%%

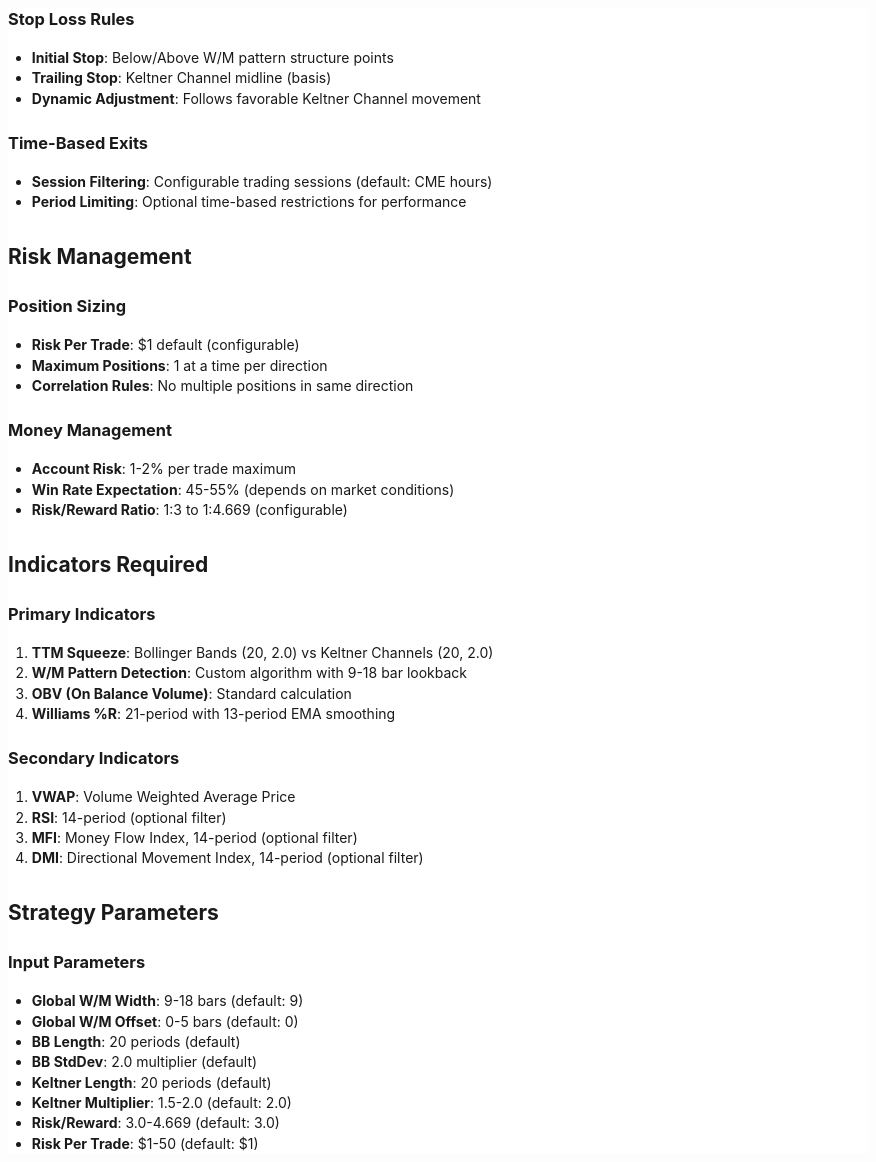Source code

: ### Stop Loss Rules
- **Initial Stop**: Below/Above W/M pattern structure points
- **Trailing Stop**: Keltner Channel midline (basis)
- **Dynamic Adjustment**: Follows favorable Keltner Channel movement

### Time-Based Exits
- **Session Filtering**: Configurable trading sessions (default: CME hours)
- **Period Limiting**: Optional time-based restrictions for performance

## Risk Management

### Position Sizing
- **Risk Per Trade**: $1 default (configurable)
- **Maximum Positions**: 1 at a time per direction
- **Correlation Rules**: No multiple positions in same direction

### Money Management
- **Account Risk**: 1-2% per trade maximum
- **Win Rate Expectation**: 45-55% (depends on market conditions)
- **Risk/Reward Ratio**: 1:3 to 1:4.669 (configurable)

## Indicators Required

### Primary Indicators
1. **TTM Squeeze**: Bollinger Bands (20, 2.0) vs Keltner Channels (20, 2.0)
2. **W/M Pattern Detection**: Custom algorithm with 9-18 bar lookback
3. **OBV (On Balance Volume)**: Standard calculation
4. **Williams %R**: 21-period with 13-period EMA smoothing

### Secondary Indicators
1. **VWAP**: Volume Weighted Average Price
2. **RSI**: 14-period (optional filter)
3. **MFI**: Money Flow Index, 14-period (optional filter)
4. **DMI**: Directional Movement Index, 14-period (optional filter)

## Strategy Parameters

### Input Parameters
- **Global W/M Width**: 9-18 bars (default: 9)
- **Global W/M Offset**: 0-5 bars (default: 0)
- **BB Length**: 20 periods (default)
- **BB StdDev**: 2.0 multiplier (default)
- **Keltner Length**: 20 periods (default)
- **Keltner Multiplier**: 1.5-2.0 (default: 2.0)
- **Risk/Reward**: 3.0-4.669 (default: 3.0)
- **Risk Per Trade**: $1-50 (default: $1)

%%
%%

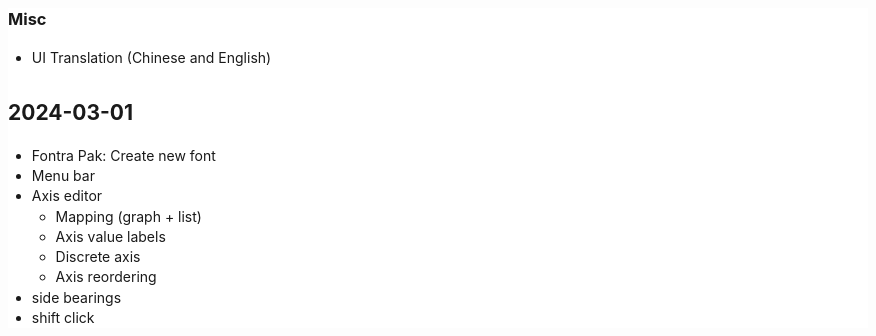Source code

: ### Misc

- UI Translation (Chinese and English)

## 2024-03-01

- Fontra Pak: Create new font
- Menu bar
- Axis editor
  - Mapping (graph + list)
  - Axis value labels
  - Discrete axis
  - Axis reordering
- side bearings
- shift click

%%

**Required work:** All that is wanted is an exact copy of the lines above from the one with "- **Dynamic Adjustment**: Follows" through the one with "### Position Sizing", with both ends included.

**Result of this exercise:**
- **Dynamic Adjustment**: Follows favorable Keltner Channel movement

### Time-Based Exits
- **Session Filtering**: Configurable trading sessions (default: CME hours)
- **Period Limiting**: Optional time-based restrictions for performance

## Risk Management

### Position Sizing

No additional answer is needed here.